### Your task
Go through the data below and transcribe it exactly. Omit the images.

── Information shown ──

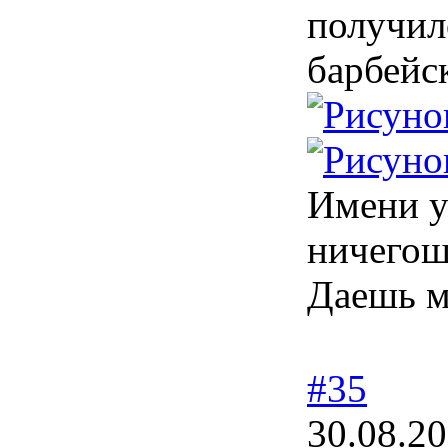
получил
барбейск
Имени у
ничегоше
Даешь м
#35
30.08.20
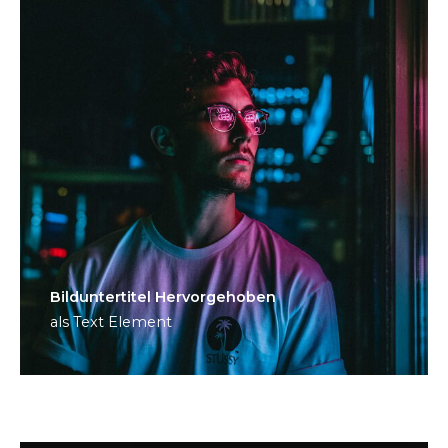
Bild­unter­titel Hervorgehoben
als Text Element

───

### Worked solution
получил
барбейск
Имени у
ничегоше
Даешь м
#35
30.08.20
Bild­unter­titel Hervorgehoben
als Text Element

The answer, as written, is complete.